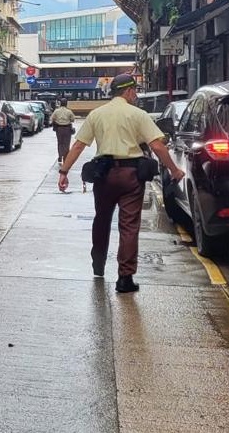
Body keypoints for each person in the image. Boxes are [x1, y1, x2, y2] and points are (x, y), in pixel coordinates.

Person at [58, 74, 185, 293]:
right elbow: (158, 146)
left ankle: (98, 264)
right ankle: (125, 278)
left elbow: (78, 146)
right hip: (131, 176)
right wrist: (174, 170)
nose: (135, 94)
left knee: (102, 219)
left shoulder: (96, 115)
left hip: (104, 175)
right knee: (129, 226)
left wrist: (64, 171)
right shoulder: (138, 115)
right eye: (134, 91)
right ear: (127, 91)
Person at [51, 98, 76, 164]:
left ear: (60, 104)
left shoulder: (56, 111)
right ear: (66, 104)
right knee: (66, 144)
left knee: (60, 143)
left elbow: (52, 118)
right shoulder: (69, 111)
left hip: (59, 129)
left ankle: (60, 156)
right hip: (67, 129)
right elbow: (73, 119)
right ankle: (65, 157)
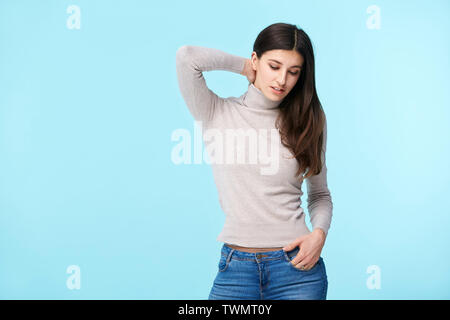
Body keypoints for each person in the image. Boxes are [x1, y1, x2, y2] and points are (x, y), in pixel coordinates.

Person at [175, 22, 333, 300]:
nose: (282, 79)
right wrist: (244, 67)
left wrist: (319, 234)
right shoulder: (216, 112)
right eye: (274, 66)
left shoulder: (309, 122)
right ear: (255, 60)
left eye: (293, 72)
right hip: (235, 270)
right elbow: (187, 57)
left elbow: (319, 194)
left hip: (297, 271)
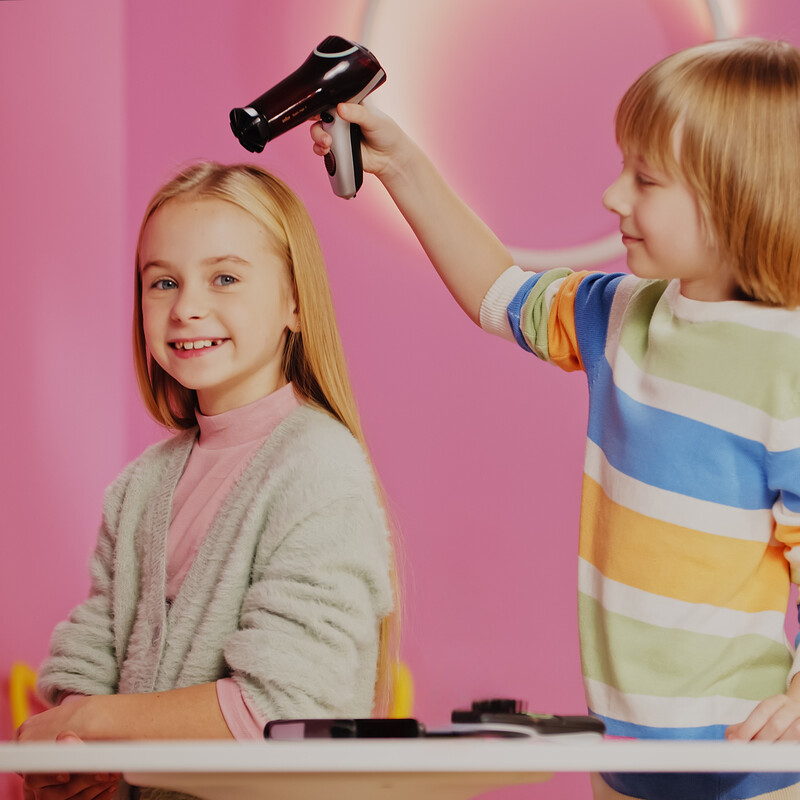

- - - - - - -

Work to complete: With the pictures excluded, the records are to be reproduced exactly.

Exercise response:
Body keypoints for each person in the image. Boxes are [x1, y1, x2, y2] and points are (x, y), in pixel coordinates.

Person at [58, 74, 185, 293]:
right elbow: (158, 146)
left ankle: (98, 264)
right ankle: (125, 278)
left elbow: (78, 146)
right hip: (131, 176)
right wrist: (174, 170)
nose: (135, 94)
left knee: (102, 219)
left shoulder: (96, 115)
left hip: (104, 175)
right knee: (129, 226)
left wrist: (64, 171)
right shoulder: (138, 115)
right eye: (134, 91)
right ear: (127, 91)
Person at [51, 98, 76, 164]:
left ear: (60, 104)
left shoulder: (56, 111)
right ear: (66, 104)
right knee: (66, 144)
left knee: (60, 143)
left elbow: (52, 118)
right shoulder: (69, 111)
left hip: (59, 129)
left ankle: (60, 156)
right hip: (67, 129)
right elbow: (73, 119)
right ankle: (65, 157)
Body keypoints for each person in the image. Boxes are [x1, y1, x2, y2] and points are (x, y), in pixel coordinates.

Person at [175, 22, 333, 300]:
nose: (282, 79)
right wrist: (244, 67)
left wrist: (319, 234)
right shoulder: (216, 112)
right eye: (274, 66)
left shoulder: (309, 122)
right ear: (255, 60)
left eye: (293, 72)
right hip: (235, 270)
right elbow: (187, 57)
left elbow: (319, 194)
left hip: (297, 271)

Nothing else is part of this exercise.